We have 2 auto scaling groups (one for on-demand and one for spot instances) which are both set to a static number of instances (min, max, and desired are all the same - 5 in our case). The instances in the on-demand group stay running, but the ones in the spot group are frequently terminated due to a system health check. The message shown for a terminated instance in the Scaling History tab in the EC2 Management Console is e.g.:
"At 2014-05-07T18:06:45Z an instance was taken out of service in response to a system health-check."
I don't know why our spot instances are failing a health check. Our bid price is high, and I don't think the instances should have been terminated due to spot price (based on spot pricing history). I've adjusted the AZs that the instances are launched in also, and I don't see a difference. I don't see any suspicious messages when I check the syslog of a recently terminated instance. We're using a private/custom AMI for both groups, but I see the same behavior when I switch to a more generic AMI (the "Ubuntu 12.04 LTS Precise EBS boot" image listed on alestic.com - ami-5db4a934).

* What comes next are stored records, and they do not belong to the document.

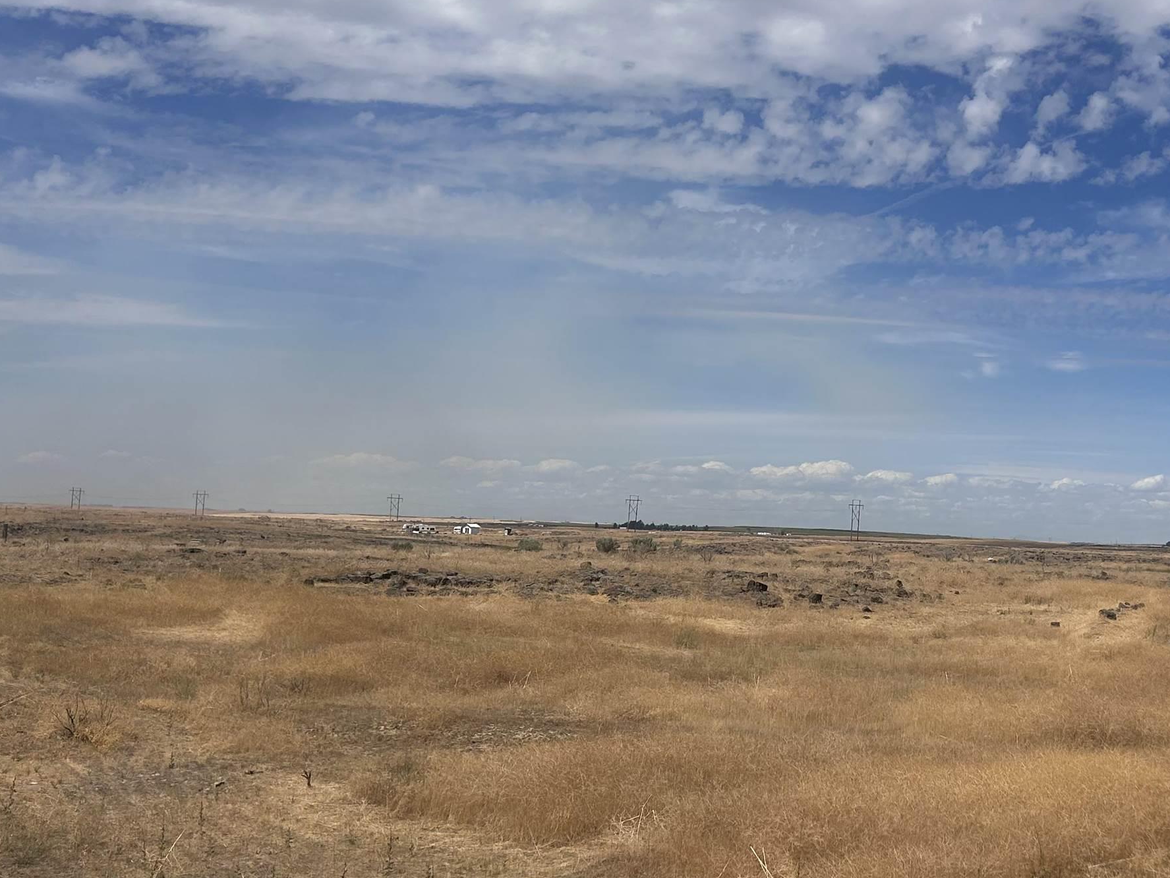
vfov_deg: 32.2
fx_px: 1521
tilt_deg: +3.6
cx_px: 830
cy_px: 435
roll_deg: -2.6
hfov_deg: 41.2
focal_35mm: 45
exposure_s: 1/11364
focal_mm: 5.7
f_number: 1.5
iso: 50
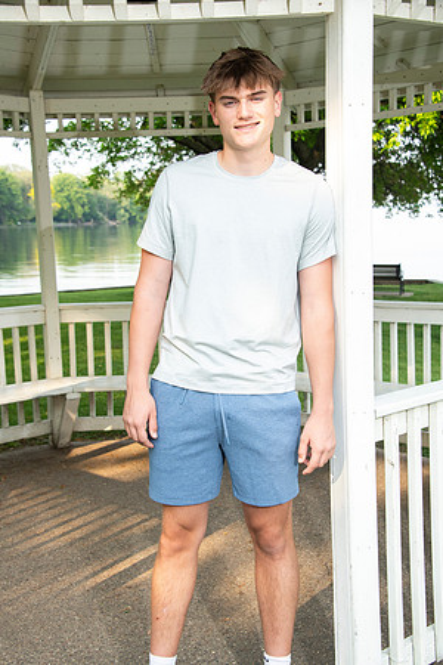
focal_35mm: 55
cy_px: 332
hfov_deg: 24.6
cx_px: 222
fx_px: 1015
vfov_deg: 36.2
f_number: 7.1
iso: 320
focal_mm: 55
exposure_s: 1/160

Again, our on-demand instances stay running and don't fail health checks. We're using the "EC2" health check type.
Here is the command we're using to create our launch configuration via the AWS CLI:
aws autoscaling create-launch-configuration \
--launch-configuration-name [name] \
--image-id ami-5db4a934 \
--key-name [our key] \
--security-groups [our SGs] \
--instance-type m3.xlarge \
--block-device-mappings '[ { "DeviceName": "/dev/sda1", "Ebs": { "VolumeSize": 8 } } ]' \
--spot-price "1.00"
Does anyone know what this might be or how we can get more visibility into why the spot instances are failing health checks?